Christy,I love this soup and your story as well! Think I’ll have to go borrow the Mary Poppins movie from the library…have not watched it in ages!
Have to say..love me some butter!
Bountiful Blessings!
I am so happy for you about your book. I can’t wait until I can get my own copy. Get off cloud 1 and go up where you belong.
I love my butter too but I have it all the time. In 1980 I had to have stomach surgery and for 3 VERY LONG years I lived almost only on soup. The first year was only broth. Then my stomach could handle easy to digest things like noodles, bread, and crackers. And then I found I could handle butter. Couldn’t handle veggies yet but I could enjoy noodle soup. So I would put butter on bread and saltines. I decided that if I could have so few things I would get the most flavorful. That’s when butter entered the picture. I don’t always cook with it unless you can really taste the difference. But, (and yes, I agree it is ok to start a sentence with) I love it on toast, rolls, and saltines. Still can’t eat many things but I can enjoy a lot more than in those first years.

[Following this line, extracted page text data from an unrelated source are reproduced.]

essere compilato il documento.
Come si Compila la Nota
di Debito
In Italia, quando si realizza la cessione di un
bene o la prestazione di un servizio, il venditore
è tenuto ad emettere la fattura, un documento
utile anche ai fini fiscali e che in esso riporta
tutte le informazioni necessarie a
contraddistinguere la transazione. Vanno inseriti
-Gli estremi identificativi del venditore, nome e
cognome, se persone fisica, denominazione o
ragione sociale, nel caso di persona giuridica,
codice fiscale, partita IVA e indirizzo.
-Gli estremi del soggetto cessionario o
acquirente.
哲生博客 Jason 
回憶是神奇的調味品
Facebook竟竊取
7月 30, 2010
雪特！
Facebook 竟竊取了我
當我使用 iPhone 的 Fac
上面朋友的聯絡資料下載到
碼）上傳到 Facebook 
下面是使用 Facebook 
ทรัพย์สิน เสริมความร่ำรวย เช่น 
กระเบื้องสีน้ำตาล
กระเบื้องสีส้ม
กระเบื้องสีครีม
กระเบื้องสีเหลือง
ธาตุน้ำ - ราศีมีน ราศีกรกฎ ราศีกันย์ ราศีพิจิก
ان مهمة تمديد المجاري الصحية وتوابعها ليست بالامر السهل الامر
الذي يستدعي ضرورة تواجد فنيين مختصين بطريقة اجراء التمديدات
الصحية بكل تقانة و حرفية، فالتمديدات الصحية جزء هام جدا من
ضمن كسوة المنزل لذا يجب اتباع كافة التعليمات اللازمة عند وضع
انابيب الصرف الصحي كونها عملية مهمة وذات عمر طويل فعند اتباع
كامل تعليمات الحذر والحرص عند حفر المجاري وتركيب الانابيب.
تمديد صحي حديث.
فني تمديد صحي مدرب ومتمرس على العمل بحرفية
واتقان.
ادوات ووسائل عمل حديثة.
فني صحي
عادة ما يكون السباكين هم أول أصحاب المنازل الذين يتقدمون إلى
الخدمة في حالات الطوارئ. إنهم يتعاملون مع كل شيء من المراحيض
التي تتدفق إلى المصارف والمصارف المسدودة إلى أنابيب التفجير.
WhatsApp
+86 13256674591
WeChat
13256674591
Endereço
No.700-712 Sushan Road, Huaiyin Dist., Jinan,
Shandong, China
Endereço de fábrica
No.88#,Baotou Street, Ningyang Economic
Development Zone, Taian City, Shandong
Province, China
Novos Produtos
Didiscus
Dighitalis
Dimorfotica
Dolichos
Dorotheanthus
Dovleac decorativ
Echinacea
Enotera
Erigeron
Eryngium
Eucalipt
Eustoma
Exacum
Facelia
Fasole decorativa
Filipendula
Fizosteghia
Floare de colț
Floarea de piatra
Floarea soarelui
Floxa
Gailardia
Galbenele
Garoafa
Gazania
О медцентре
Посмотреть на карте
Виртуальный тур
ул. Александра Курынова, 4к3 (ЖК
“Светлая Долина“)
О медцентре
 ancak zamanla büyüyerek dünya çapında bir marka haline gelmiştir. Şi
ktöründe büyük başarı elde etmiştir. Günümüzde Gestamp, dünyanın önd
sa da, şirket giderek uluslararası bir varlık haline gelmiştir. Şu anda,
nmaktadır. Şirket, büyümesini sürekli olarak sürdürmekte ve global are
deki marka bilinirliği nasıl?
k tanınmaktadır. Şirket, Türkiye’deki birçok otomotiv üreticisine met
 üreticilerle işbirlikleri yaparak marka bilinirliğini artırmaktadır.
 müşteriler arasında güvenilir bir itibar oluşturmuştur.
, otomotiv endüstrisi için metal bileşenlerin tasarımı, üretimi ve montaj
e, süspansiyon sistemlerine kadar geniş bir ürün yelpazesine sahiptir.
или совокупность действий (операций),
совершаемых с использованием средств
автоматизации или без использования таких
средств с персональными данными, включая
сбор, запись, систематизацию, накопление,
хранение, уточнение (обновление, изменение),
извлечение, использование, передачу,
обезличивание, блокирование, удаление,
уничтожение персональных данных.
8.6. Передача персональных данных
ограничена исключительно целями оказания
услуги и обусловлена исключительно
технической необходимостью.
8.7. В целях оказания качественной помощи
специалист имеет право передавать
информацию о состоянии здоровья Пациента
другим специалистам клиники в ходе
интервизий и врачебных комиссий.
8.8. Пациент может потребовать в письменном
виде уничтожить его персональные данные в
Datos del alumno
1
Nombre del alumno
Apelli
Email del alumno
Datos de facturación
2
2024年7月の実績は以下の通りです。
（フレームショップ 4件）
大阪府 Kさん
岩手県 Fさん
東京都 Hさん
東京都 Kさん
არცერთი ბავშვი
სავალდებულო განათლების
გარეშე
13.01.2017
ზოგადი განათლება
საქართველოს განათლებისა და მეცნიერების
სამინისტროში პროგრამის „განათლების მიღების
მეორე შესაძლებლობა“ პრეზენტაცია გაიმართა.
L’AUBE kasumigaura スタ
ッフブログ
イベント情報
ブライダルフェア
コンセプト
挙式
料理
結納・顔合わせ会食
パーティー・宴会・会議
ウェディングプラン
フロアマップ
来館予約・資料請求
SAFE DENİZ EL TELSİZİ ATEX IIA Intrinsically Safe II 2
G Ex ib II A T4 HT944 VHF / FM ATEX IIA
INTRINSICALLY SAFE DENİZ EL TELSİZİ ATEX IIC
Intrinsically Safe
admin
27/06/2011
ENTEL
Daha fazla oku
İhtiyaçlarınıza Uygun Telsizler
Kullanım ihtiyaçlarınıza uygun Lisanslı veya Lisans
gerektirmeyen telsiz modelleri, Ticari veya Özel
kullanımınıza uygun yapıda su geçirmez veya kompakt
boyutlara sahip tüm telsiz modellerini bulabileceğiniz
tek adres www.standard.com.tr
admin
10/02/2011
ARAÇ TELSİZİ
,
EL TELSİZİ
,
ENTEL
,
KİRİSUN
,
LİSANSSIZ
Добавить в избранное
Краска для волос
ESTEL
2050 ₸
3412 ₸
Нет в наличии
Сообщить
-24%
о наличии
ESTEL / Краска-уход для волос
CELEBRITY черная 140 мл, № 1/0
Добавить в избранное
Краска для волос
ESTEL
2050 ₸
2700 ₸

By the way, I do still love soup even though I thought I would hate it forever.
CHRISTY
I MAKE A BEAN SOUP LIKE THIS ONE AND I PUT CARROTS IN MY SOUP AND I USE DRIED LIMA BEAN THE LITTLE ONES. WE CALL THEM DRIED BUTTERBEANS THOUGH. I USE BAKED LEFTOVER HAM AND IT IS SOO GOOD ON A COLD MISSISSIPPI NIGHT. I WILL TRY THIS. I HAVE THE TIME TO SOAK MY BEANS OVERNIGHT WHEN I REMEMBER LOL.
THERESA
I literally grew up on beans of all kinds. They were a daily item on our family table because they were cheap, filling, and a good source of protein. I use the ham base if I don’t have any ham. I always freeze my ham bone when I reach the end of the good cutting off meat. I would crumble my cornbread right into the soup bowl and pour the soup over it. I like it almost like a porridge with a nice lump of butter and I top it with diced raw onion. A teaspoon or less of horseradish is good too. I buy butter and margarine and try to be discreet about which one I use and where. It has to be butter worthy. I did find butter on sale for 88 cents a pound as a loss leader during the holiday season. I bought ten packages as it freezes well. Just give it an overwrap to stop it from absorbing any odors.
Okay, I’m not usually one to leave comments, but I just have to tell you that you are just positively precious! I grew up in the “UCLA” of Florida (Upper Corner of Lower Alabama), yes it’s in Florida but just minutes from the Alabama border. My husband is a youth pastor, and God plopped us in the middle of central Florida. On a map, it’s the south (lowercase s), but it is NOT the South. It’s so refreshing to get a bit of “home” in my inbox every week. God bless you & your sweet family!